- Emdibir Location within Ethiopia
- Coordinates: 8°7′N 37°56′E﻿ / ﻿8.117°N 37.933°E
- Country: Ethiopia
- Region: Central Ethiopia Regional State
- Zone: Gurage
- Elevation: 2,130 m (6,990 ft)

Population (2005)
- • Total: 4,057
- Time zone: UTC+3 (EAT)
- Climate: Cwb

= Endibir =

Emdibir is a town south-west of Addis Ababa, in the central part of Ethiopia. Located in the Gurage Zone of the Central Ethiopia Regional State (formerly, Southern Nations, Nationalities and Peoples' Region), this town has a latitude and longitude of and an elevation between 2130 and 2164 meters above sea level. It is the administrative center of Cheha woreda.

According to the Gurage Zone local government, Emdibir is one of 12 towns with electrical power, one of 11 with telephone service and one of nine that have postal service. An all-weather road was built in 1963 by the Gurage Road Association, which connected Emdibir to Addis Ababa through Welkite and Hosaena.

The seat of the Ethiopian Catholic Eparchy of Emdeber is located in this town.

== History ==
In the early 1930s there was a Catholic mission of the Capuchins, usually with a Père and a Frère; they did some medical work and had a school. During the Italian occupation the mission was renamed "Missione della Consolata". The Emdibir market was held every Friday.
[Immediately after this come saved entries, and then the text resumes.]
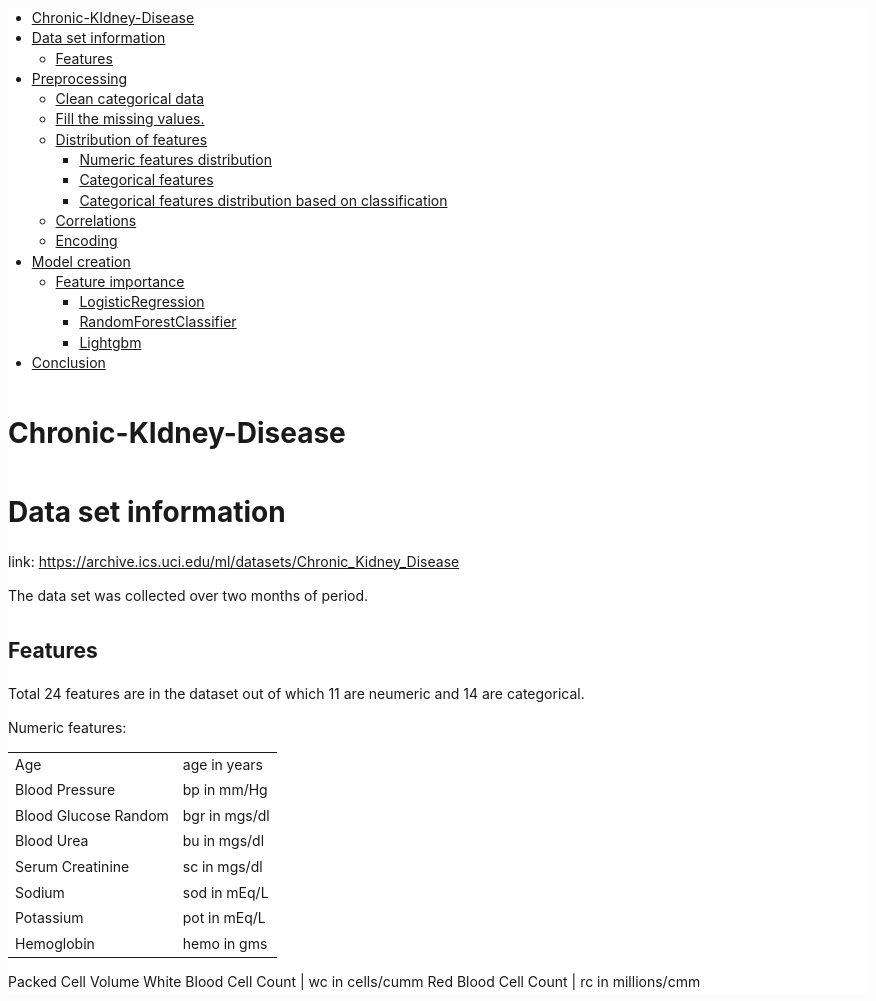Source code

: - [Chronic-KIdney-Disease](#chronic-kidney-disease)
- [Data set information](#data-set-information)
  - [Features](#features)
- [Preprocessing](#preprocessing)
  - [Clean categorical data](#clean-categorical-data)
  - [Fill the missing values.](#fill-the-missing-values)
  - [Distribution of features](#distribution-of-features)
    - [Numeric features distribution](#numeric-features-distribution)
    - [Categorical features](#categorical-features)
    - [Categorical features distribution based on classification](#categorical-features-distribution-based-on-classification)
  - [Correlations](#correlations)
  - [Encoding](#encoding)
- [Model creation](#model-creation)
  - [Feature importance](#feature-importance)
    - [LogisticRegression](#logisticregression)
    - [RandomForestClassifier](#randomforestclassifier)
    - [Lightgbm](#lightgbm)
- [Conclusion](#conclusion)

# Chronic-KIdney-Disease
# Data set information
link: https://archive.ics.uci.edu/ml/datasets/Chronic_Kidney_Disease

The data set was collected over two months of period.





## Features

Total 24 features are in the dataset out of which 11 are neumeric and 14 are categorical.

Numeric features:

| | |
|:-|:-|
Age | age in years
Blood Pressure | bp in mm/Hg
Blood Glucose Random | bgr in mgs/dl
Blood Urea | bu in mgs/dl
Serum Creatinine| sc in mgs/dl
Sodium | sod in mEq/L
Potassium | pot in mEq/L
Hemoglobin | hemo in gms
Packed Cell Volume
White Blood Cell Count | wc in cells/cumm
Red Blood Cell Count | rc in millions/cmm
In 1984 drought affected almost every household in Emdibir: there was no rain, and the enset in many households was affected by a plant disease known as chire. Although it was insufficient, the community received aid in the form of clothes, maize, milk, butter and oil from the Catholic Relief Service, as well as some of the richer farmers in the area.

== Demographics ==
Based on figures from the Central Statistical Agency in 2005, Emdibir has an estimated total population of 4,057 of whom 1,992 are men and 2,065 are women. The 1994 national census reported this town had a total population of 2,239 of whom 1,103 were men and 1,136 were women.